Nor can these actions be defended on the basis of precedents set by past Presidents. The Administration has cited five prior occasions when a president granted “deferred action” status to small cohorts of undocumented aliens who otherwise would face removal. In each of these instances, however, Congress had explicitly granted legal status to the affected persons, and the President’s action was solely a temporary bridge to legal status approved by Congress. One example: when Hurricane Katrina forced the closure of colleges in the Gulf, President Bush extended “deferred action” status to foreign students on student visas to give them time to enroll elsewhere. This was not in defiance of congressional will, but in service of it.

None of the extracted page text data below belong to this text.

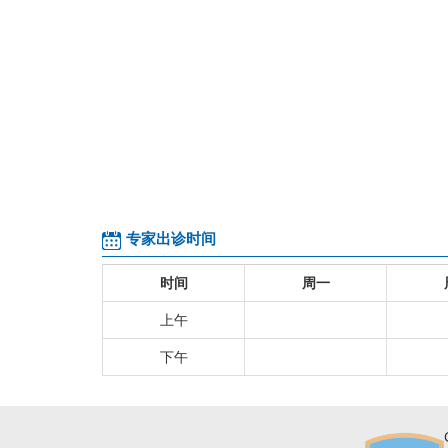
专家出诊时间
时间
周一
上午
下午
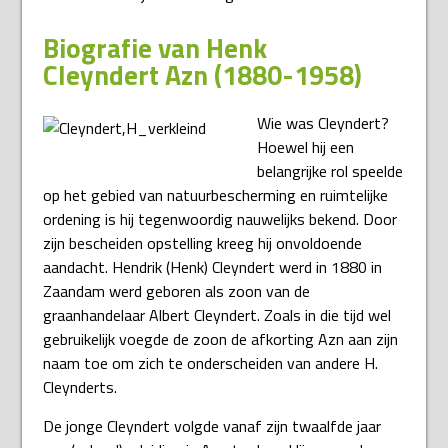
Biografie van Henk
Cleyndert Azn (1880-1958)
Wie was Cleyndert?
Hoewel hij een
belangrijke rol speelde
op het gebied van natuurbescherming en ruimtelijke
ordening is hij tegenwoordig nauwelijks bekend. Door
zijn bescheiden opstelling kreeg hij onvoldoende
aandacht. Hendrik (Henk) Cleyndert werd in 1880 in
Zaandam werd geboren als zoon van de
graanhandelaar Albert Cleyndert. Zoals in die tijd wel
gebruikelijk voegde de zoon de afkorting Azn aan zijn
naam toe om zich te onderscheiden van andere H.
Cleynderts.
De jonge Cleyndert volgde vanaf zijn twaalfde jaar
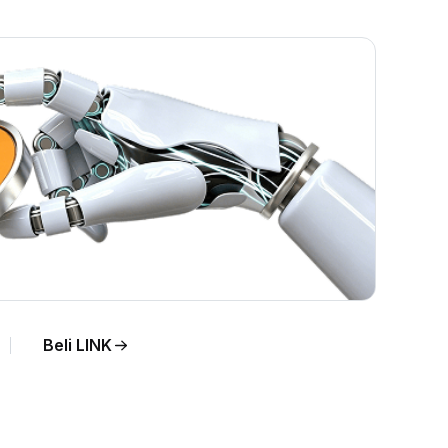
Beli LINK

Throughout this process, President Obama has asserted the power to act because Congress has not taken his suggestions for statutory change. This has it backwards. Congress has no obligation to pass laws the President wants passed, and its failure to enact his desired program gives him not one iota of authority to act on his own. In our system of government, statutory change can be effected only by the legislative branch. No matter how frustrated President Obama may be with the failure of his political agenda in Congress, he has no constitutional alternative. As the Supreme Court has stated: “To contend that the obligation imposed on the President to see the laws faithfully executed, implies a power to forbid their execution, is a novel construction of the constitution and entirely inadmissible.” (Kendall v. United States (1838)).

Michael W. McConnell, a Senior Fellow at the Hoover Institution, is the Richard & Frances Mallery Professor and Director of the Constitutional Law Center at Stanford Law School. From 2002-2009, he was a judge on the U.S. Court of Appeals for the Tenth Circuit.